In 1959 Beam was the home of Philip Michael Pethebridge Martin, High Sheriff of Devon in that year. He was the third son of William Pethebridge Martin (1859-1935) of Colleton and of New South Wales in Australia, by his wife Maude Price daughter of William Price of Sydney, NSW. William had founded the Sydney wool-brokerage firm W.P. Martin & Co, but later moved to Devon, where he purchased and resided at Colleton Manor near Chulmleigh, and was lord of the manor of Chulmleigh. He was High Sheriff of Devon 1918-19, and Master of the Eggesford Foxhounds. With his partner Harry Austin, William equipped a hospital for soldiers during WW I, possibly at Beam House, which he later donated to the municipal council as a children's hospital. He died at Colleton in 1935.

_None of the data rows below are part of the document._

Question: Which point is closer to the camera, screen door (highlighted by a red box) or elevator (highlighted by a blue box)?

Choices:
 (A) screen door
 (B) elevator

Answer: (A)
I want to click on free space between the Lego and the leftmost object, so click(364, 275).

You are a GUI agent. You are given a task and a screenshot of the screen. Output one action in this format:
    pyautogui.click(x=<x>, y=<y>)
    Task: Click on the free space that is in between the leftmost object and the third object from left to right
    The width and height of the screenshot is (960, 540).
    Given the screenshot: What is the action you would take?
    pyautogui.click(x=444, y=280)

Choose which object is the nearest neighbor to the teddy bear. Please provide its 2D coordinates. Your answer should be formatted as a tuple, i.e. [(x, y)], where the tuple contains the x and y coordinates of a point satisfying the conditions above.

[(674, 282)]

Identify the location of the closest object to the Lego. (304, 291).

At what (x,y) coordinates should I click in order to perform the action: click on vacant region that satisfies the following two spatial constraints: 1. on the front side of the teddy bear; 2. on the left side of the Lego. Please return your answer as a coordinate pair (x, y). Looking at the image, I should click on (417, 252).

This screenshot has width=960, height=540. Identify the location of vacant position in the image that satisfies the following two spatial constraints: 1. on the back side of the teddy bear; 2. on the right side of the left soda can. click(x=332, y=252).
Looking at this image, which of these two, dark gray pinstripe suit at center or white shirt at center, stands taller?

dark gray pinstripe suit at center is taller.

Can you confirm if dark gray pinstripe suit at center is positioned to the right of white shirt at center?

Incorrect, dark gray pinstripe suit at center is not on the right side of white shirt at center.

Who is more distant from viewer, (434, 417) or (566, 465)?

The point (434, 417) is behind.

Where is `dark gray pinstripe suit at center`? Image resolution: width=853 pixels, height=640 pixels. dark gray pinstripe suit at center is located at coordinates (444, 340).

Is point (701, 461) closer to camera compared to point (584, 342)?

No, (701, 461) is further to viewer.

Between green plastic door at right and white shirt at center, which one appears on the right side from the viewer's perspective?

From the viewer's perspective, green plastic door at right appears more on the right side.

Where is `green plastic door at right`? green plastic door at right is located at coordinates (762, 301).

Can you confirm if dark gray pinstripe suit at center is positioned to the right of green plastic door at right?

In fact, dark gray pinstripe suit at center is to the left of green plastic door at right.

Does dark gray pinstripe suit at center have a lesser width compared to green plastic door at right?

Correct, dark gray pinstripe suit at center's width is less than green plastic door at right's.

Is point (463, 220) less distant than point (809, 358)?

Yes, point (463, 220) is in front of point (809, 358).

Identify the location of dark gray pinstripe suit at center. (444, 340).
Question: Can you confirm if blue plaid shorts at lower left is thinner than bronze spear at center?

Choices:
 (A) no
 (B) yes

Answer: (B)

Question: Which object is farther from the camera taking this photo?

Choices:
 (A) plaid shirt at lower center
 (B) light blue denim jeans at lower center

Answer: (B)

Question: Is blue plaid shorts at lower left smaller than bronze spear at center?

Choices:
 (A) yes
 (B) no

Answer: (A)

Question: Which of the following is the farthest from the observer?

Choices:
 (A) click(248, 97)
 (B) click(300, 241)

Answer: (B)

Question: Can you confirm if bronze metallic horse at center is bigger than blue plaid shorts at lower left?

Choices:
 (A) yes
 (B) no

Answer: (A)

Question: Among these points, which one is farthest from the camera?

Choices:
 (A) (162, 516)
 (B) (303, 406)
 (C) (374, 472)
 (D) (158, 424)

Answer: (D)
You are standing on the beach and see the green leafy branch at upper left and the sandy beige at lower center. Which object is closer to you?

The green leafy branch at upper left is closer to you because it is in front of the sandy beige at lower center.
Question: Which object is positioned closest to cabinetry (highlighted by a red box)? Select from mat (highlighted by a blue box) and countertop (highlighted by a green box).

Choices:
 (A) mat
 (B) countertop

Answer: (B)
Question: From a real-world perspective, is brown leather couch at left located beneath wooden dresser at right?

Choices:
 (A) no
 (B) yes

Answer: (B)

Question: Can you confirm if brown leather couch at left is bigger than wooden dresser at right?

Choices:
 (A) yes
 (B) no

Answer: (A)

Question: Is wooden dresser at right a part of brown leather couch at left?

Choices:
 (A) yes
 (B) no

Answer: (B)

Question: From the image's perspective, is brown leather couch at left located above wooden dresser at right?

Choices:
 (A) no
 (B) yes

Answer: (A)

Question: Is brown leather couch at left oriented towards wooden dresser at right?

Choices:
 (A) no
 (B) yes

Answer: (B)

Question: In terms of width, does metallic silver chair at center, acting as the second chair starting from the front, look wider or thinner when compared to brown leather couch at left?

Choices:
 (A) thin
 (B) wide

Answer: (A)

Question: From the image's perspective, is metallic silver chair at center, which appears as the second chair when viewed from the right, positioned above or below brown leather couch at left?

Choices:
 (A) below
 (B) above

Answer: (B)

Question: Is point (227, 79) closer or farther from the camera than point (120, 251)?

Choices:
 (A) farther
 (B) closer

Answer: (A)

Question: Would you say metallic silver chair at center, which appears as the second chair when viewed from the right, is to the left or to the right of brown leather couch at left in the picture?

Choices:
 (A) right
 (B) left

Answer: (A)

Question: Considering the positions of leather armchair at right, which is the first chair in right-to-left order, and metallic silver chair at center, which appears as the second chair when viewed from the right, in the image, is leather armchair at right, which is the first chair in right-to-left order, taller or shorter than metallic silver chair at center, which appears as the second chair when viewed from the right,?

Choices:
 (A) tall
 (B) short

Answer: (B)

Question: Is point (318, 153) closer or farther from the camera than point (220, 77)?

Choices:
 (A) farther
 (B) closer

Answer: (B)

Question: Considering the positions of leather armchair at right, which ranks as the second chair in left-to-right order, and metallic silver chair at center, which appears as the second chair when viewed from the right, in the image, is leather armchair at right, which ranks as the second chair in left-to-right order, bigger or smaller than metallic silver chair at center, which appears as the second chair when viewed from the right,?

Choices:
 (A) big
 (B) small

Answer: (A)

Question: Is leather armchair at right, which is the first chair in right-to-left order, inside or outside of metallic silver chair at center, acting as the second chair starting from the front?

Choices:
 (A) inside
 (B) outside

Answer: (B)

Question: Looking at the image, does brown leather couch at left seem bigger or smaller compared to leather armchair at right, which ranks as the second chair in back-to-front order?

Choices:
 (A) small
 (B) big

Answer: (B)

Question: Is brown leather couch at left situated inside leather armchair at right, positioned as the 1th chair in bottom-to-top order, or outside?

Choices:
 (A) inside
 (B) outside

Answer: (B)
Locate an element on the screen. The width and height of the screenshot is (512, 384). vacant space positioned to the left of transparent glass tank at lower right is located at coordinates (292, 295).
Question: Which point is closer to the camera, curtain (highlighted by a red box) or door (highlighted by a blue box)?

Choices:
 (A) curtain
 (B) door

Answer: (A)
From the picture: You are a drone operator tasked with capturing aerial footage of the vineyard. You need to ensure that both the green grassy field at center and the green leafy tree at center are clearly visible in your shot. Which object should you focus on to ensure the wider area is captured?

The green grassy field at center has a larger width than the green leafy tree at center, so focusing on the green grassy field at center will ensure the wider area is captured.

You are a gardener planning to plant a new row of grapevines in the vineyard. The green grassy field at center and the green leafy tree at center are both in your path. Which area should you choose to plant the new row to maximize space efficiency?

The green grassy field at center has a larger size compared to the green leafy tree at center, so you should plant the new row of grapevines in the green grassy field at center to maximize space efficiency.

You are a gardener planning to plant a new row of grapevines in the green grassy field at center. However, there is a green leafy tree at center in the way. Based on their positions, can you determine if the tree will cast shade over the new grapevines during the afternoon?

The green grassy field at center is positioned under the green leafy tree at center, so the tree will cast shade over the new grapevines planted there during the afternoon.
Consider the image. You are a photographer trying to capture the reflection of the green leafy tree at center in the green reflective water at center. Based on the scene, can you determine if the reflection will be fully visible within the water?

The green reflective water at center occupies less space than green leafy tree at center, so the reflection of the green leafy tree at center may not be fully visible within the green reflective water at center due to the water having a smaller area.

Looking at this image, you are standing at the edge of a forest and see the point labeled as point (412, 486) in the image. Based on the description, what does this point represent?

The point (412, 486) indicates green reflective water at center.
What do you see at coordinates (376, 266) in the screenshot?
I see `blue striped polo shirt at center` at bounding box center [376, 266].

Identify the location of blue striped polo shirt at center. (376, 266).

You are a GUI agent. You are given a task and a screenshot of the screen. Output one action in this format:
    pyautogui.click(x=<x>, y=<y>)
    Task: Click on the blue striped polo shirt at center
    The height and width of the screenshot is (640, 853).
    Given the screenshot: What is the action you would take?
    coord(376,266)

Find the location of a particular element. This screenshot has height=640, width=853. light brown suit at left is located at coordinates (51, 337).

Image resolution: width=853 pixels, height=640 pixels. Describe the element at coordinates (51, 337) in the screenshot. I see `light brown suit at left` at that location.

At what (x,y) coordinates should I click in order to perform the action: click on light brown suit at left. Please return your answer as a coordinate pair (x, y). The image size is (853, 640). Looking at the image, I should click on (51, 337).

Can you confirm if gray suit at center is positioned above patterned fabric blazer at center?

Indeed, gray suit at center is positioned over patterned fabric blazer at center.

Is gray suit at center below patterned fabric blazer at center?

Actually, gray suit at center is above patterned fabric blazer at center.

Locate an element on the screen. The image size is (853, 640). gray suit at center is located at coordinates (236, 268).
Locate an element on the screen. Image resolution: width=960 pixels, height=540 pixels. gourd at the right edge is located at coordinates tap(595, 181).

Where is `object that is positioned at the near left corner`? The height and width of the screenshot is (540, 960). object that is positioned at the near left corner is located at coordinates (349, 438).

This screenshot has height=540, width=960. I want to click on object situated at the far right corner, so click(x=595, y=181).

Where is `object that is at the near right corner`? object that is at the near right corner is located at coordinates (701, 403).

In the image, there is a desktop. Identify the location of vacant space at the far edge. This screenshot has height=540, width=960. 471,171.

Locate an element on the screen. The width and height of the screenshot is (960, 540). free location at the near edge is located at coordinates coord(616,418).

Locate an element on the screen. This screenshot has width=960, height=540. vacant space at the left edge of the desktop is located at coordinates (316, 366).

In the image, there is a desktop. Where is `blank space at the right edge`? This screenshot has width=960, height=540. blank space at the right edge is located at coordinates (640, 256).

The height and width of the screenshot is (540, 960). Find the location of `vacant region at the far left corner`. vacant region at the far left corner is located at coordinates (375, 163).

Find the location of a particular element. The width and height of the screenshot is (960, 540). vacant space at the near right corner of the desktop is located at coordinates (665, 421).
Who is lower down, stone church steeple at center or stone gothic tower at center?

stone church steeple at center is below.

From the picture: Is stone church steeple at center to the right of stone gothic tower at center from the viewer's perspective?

In the 1970s a Mr Osbourne of Barnstaple purchased the property and used it as the base for the "Kingsley Adventure Centre". The operation was then taken over by Quest Adventure Centres, which business failed and was purchased by PGL Travel Ltd which, as of 2013, continues to operate the site under lease from the Osbourne family as an adventure centre providing holidays for young people.

In 2024 PGL closed the adventure centre. The property is still empty at October 2025.